Result Processing & Hydration

After the consensus phase produces a clean JSON object, the ResultProcessor is responsible for converting it back into Python objects and persisting them.

Hydration Strategies

The processor employs two strategies depending on the extraction mode:

  1. Direct Hydration (Structured Output) When using use_structured_output=True (default), the JSON structure exactly mirrors the Pydantic models derived from your SQLModels. * Mechanism: Recursive Pydantic instantiation (Model(**data)). * Pros: Fast, type-safe, handles nested objects automatically. * Cons: Requires the LLM to strictly follow the schema.

  2. Graph Reconstruction (Flat/Legacy) When working with flat JSON output (used in some legacy modes or specific prompt configurations), the processor must reconstruct the graph. * Mechanism: It identifies objects by their keys and reconstructs relationships manually.

Foreign Key Recovery

In Hierarchical Extraction, child objects (like Employees) are extracted in separate steps from their parents (Departments).

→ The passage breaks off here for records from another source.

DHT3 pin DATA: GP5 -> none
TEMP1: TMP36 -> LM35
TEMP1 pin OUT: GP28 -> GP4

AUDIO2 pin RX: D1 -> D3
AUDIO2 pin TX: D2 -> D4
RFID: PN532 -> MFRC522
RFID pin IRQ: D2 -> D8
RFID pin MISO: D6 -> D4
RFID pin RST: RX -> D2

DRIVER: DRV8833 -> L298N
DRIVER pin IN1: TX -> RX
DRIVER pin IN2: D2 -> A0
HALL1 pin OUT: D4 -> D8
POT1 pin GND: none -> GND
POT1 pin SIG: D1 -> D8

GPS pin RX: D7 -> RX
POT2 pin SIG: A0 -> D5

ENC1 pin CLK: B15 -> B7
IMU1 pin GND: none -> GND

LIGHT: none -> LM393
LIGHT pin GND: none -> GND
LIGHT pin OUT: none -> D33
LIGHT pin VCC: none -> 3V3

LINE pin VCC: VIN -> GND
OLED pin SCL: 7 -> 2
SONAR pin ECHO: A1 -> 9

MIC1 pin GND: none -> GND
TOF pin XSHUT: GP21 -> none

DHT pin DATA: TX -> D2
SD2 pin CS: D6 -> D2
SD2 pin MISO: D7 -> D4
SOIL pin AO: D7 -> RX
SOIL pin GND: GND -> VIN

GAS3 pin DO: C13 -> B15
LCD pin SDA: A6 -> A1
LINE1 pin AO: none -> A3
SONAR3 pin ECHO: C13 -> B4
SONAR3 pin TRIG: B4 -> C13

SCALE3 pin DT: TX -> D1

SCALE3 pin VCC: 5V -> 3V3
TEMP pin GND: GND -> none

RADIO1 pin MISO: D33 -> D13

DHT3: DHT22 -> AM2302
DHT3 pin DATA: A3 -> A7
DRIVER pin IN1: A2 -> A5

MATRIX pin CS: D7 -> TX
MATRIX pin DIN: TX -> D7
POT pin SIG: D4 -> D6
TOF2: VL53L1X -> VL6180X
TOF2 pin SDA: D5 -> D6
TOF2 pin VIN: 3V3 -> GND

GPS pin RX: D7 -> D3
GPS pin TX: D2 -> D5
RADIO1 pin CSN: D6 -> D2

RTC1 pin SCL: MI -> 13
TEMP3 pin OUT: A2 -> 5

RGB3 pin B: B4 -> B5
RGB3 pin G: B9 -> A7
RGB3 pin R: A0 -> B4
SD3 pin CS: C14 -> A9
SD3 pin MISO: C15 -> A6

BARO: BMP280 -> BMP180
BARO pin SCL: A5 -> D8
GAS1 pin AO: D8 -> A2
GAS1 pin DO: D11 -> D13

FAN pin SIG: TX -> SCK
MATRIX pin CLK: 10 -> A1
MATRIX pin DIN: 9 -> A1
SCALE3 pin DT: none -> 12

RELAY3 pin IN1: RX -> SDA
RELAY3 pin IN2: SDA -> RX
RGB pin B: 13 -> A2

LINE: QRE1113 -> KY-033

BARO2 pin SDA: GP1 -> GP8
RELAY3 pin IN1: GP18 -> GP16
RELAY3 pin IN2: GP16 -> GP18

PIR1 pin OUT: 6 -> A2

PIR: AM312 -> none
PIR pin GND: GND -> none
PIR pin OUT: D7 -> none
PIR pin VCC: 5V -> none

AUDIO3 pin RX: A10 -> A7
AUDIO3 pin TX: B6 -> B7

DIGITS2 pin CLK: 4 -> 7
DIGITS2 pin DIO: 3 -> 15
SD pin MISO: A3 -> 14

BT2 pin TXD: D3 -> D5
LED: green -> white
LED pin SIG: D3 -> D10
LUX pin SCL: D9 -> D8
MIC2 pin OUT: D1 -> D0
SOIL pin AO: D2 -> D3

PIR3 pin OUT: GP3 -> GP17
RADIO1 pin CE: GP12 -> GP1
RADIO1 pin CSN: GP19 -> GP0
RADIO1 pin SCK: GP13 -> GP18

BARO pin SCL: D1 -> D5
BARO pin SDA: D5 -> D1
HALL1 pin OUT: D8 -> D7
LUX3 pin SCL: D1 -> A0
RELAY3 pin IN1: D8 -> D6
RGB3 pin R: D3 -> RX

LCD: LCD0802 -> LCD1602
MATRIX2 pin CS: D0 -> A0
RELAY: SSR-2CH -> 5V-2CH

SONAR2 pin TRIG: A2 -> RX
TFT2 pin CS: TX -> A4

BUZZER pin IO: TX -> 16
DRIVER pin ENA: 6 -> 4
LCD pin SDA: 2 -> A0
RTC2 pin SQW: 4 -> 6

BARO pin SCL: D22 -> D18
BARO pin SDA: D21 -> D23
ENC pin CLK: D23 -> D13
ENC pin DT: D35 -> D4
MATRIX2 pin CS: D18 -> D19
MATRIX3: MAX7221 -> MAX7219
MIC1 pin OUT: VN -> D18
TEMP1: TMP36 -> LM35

  • The Problem: The child objects generated by the LLM don’t know the real database IDs of their parents (since the parents might have just been inserted).

  • The Solution: 1. The BatchPipeline tracks the “Parent Context” for every child batch. 2. When hydrating the child, the ResultProcessor injects the correct parent_id based on this context. 3. This ensures that even though they were extracted separately, the database relationships are correctly preserved.